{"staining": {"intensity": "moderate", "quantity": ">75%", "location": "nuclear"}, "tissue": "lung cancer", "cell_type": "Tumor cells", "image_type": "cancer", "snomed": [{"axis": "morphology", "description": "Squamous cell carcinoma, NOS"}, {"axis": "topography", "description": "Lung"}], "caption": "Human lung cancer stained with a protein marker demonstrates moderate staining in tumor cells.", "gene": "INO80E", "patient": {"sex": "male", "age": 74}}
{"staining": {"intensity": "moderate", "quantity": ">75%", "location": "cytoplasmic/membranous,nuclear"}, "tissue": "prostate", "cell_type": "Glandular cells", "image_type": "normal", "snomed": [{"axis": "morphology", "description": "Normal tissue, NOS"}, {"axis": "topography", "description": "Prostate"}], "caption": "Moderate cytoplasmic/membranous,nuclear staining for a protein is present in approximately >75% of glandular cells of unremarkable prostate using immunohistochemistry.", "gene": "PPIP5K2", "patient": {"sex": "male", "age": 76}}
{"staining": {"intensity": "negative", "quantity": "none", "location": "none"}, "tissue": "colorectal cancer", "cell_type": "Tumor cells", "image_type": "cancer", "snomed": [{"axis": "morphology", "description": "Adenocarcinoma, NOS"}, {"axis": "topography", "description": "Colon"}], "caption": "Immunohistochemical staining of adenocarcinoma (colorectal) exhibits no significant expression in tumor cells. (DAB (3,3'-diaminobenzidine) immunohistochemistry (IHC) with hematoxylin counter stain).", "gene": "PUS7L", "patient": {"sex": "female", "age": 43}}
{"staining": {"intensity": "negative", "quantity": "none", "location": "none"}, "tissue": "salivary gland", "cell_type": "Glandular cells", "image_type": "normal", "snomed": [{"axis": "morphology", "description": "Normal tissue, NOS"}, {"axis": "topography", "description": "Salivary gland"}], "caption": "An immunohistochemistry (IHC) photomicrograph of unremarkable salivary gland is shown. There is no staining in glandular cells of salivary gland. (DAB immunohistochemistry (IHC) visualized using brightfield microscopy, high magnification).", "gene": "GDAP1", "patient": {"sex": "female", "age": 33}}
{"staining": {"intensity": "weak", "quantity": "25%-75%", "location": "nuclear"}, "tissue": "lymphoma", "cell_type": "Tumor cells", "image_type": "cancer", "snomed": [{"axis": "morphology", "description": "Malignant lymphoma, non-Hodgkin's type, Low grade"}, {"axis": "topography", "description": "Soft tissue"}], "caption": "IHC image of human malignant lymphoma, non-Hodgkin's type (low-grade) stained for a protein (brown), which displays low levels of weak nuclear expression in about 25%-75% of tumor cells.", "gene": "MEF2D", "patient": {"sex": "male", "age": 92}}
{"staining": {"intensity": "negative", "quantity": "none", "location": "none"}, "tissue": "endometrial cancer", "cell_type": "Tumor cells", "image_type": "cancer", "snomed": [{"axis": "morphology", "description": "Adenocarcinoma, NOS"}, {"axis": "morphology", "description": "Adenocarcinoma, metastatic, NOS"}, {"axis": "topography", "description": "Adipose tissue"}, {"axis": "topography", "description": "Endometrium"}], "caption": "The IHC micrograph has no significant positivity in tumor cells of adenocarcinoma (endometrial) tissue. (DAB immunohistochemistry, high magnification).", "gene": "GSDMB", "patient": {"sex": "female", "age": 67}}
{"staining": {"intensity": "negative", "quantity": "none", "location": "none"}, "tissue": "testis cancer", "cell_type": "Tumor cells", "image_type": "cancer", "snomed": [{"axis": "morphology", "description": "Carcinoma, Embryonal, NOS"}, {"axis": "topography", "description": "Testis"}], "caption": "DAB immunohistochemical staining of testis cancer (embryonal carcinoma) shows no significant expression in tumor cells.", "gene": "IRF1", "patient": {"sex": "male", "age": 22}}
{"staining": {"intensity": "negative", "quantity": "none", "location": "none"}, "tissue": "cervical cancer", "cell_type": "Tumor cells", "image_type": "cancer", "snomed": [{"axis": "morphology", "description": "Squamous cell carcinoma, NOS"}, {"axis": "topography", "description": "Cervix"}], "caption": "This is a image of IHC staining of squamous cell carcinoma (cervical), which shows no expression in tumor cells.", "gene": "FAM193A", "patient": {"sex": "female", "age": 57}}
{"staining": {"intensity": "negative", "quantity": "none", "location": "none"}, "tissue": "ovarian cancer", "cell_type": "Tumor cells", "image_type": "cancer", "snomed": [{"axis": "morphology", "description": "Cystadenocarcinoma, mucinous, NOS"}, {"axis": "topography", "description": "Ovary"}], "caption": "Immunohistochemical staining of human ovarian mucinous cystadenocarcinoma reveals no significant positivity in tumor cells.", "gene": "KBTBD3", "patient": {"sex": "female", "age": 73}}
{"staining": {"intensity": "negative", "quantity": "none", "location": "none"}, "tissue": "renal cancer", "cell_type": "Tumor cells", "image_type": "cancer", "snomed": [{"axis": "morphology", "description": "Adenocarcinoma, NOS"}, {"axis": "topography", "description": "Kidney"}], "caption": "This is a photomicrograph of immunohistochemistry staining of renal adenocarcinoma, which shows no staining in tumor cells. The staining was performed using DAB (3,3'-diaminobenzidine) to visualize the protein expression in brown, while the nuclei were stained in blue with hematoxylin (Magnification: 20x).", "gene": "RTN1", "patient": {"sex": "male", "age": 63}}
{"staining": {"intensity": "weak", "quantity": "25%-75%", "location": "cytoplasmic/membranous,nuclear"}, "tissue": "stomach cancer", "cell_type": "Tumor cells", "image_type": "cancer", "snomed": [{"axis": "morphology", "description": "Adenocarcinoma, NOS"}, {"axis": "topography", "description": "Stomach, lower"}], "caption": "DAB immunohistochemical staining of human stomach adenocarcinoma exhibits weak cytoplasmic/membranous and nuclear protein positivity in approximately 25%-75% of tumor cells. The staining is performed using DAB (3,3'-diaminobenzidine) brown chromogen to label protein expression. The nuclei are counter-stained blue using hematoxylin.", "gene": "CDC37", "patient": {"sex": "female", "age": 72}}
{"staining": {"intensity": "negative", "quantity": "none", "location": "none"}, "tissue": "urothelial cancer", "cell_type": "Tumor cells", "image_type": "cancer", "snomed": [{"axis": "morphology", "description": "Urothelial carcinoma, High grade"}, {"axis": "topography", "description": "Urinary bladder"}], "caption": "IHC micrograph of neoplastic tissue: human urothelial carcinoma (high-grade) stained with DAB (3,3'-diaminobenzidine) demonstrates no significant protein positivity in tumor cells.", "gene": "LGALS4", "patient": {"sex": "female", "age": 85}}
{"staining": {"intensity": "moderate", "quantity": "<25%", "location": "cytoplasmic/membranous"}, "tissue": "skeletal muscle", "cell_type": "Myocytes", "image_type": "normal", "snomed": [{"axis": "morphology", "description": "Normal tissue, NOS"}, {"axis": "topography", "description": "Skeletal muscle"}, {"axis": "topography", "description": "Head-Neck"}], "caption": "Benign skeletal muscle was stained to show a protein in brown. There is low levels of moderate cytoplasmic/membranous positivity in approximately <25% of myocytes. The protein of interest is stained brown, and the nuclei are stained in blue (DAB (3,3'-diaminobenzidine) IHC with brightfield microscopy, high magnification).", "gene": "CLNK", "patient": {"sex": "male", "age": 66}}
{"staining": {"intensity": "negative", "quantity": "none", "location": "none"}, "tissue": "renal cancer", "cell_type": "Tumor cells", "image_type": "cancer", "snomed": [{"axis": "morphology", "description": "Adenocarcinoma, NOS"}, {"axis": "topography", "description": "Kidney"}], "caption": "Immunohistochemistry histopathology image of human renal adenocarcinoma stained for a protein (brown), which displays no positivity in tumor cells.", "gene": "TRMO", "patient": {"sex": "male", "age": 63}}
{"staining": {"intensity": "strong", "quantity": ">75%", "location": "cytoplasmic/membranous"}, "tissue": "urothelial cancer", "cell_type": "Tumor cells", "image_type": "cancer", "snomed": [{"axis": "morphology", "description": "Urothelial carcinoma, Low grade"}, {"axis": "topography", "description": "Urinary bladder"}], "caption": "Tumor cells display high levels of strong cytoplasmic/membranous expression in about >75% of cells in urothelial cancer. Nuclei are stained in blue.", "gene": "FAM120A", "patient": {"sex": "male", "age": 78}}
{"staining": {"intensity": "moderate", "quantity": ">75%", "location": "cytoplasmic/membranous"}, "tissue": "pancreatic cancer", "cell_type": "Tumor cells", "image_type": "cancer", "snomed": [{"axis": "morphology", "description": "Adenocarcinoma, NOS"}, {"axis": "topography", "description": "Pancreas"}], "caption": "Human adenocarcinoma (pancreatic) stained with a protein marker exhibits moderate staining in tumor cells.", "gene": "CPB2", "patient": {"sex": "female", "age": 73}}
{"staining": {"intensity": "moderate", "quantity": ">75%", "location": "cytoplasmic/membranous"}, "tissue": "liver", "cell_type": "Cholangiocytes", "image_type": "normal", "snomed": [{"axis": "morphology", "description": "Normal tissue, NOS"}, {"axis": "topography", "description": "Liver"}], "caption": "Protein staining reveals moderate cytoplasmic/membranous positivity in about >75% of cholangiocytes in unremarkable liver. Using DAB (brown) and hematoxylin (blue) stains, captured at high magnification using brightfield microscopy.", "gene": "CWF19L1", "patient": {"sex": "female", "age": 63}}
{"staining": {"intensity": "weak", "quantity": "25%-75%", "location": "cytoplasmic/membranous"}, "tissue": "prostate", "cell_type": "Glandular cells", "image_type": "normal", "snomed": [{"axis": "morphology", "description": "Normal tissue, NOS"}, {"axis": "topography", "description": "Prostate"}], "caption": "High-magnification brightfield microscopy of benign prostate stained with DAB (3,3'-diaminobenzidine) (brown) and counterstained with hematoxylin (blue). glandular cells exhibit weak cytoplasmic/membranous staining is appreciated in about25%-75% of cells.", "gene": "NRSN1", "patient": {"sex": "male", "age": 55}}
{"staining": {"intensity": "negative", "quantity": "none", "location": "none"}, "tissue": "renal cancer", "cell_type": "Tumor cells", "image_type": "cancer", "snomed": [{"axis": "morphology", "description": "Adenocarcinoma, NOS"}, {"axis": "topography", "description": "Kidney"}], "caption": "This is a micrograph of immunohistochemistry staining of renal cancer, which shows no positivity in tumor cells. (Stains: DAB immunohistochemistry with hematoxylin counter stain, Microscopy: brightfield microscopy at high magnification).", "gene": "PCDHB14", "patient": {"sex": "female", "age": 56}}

(Task) Scan the listing for the string "displays". Copy each line that has it.

(Written answer)
{"staining": {"intensity": "weak", "quantity": "25%-75%", "location": "nuclear"}, "tissue": "lymphoma", "cell_type": "Tumor cells", "image_type": "cancer", "snomed": [{"axis": "morphology", "description": "Malignant lymphoma, non-Hodgkin's type, Low grade"}, {"axis": "topography", "description": "Soft tissue"}], "caption": "IHC image of human malignant lymphoma, non-Hodgkin's type (low-grade) stained for a protein (brown), which displays low levels of weak nuclear expression in about 25%-75% of tumor cells.", "gene": "MEF2D", "patient": {"sex": "male", "age": 92}}
{"staining": {"intensity": "negative", "quantity": "none", "location": "none"}, "tissue": "renal cancer", "cell_type": "Tumor cells", "image_type": "cancer", "snomed": [{"axis": "morphology", "description": "Adenocarcinoma, NOS"}, {"axis": "topography", "description": "Kidney"}], "caption": "Immunohistochemistry histopathology image of human renal adenocarcinoma stained for a protein (brown), which displays no positivity in tumor cells.", "gene": "TRMO", "patient": {"sex": "male", "age": 63}}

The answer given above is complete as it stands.